Third Coast Percussion manifests this special energy with an expertise and insight not limited to simple technicalities. It seems to have become a kind of default as of late to praise every new recording on the grounds of a good performance and energetic repertoire that seems easy to listen to. But this is more than just an entrancing, glittery object. For music in which control, precision and technique establish the most basic departure point, which hovers just above a surface concealing the potential depth and profundity encoded within, remarking on how well they played is not enough—nonetheless, Third Coast Percussion knocks the performance out of the park.

Third Coast Percussion– Photo by Saverio Truglia

What rises above the undulating din of Reich’s kinetic waves is the compelling arc both on a granular scale (through the development of each piece) and as a survey over the evolution of the composer’s output in near reverse chronological order, starting with his Mallet Quartet (2009), Sextet (1985), Nagoya Marimbas (1994) and concluding with Music for Pieces of Wood (1973).

Like any live concert program, the curation of the recording is, in a sense, like a work unto itself; a new composition that is uniquely intelligent, evinced in the connections made between its components and their relationship to the whole.

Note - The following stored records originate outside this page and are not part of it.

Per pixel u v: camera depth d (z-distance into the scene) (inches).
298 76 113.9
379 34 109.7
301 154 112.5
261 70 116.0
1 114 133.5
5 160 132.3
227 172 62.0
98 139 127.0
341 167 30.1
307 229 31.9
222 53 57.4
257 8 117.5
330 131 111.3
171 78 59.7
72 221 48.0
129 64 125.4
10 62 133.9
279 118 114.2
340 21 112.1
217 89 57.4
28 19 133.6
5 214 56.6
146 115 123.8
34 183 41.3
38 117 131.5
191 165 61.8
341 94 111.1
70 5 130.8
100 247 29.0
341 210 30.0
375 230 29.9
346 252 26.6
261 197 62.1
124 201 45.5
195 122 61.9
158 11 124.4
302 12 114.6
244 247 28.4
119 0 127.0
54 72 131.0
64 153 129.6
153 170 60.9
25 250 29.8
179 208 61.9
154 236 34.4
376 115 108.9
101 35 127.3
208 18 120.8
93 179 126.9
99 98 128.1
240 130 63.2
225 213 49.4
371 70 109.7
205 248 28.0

There is a threat imposed by the contemporary mode of consuming recorded music—the streaming, play-listed and track-based model—that promotes the tendency to listen in sections and therefore praise in soundbites. The very nature of Reich’s brand of American Minimalism precludes the possibility of such frankness in comprehension, as his works evolve with great subtlety over long periods of time.

Hearing the entire album as a kind of macro-work, it is at the sudden break between the first and second movements of Sextet, some twenty-six minutes in, that peaks as a dramatic high-point. The subtle emergence of timbres and themes across the entirety of Mallet Quartet contrast like glittering crystals enclosed within a dark, wooden nutshell, and transition and meld into the driving piano of Sextet, offset by the almost alien droning of synthetic organ tones. Pianists David Friend and Oliver Hagen join the group, each alternating between piano and synthesizer assisting to bring this character to life. Reich’s typical counter-material returns, as if plucked out of Mallet Quartet, drawing an arc across the opening movement that barrels through an abrupt transposition into an uncharacteristically sparse and brooding section, marked by glassy hues and booming membranes.

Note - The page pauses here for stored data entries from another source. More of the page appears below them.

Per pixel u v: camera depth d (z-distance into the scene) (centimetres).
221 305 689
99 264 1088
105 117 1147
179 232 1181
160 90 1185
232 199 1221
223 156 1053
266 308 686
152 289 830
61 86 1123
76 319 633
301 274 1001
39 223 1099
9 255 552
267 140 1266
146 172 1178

Steve Reich – Photograph by Jeffrey Herman

The work proceeds through two more shifts of this nature, pressing the album forward and into Nagoya Marimbas, which dials back the ensemble to a duet for the instrument and reduces its energy to a warm monotone explored in stereo. Music for Pieces of Wood jumps out of Nagoya Marimbas with an intensity analogous to that of the shift between the first and second movements of Sextet, distinguished by an ongoing wooden timbre drained suddenly of pitch or tonality and revealing a stark, rhythmic exposition. Percussionist Matt Duvall, borrowed from another of Chicago’s vibrant contemporary music ensembles, eighth blackbird, joins to complete the prescribed ensemble.

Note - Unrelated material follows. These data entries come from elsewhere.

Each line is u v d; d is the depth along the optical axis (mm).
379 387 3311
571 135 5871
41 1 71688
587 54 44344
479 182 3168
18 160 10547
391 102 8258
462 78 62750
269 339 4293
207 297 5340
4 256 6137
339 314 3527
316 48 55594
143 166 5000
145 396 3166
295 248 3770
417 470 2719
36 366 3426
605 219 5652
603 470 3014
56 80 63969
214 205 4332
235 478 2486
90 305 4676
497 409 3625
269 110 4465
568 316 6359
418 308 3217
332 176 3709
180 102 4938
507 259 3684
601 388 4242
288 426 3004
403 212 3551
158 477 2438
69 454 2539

The laudable effort that Third Coast Percussion has put into Steve Reich is a testament to the living legacy and enthronement of composers like Reich into the musical and cultural norms of our age. Cedille Records, which boasts a number of Grammy nominations and wins for ensembles like this one, deserves special praise for their contribution to these efforts as they continue to provide an invaluable service to this important literature.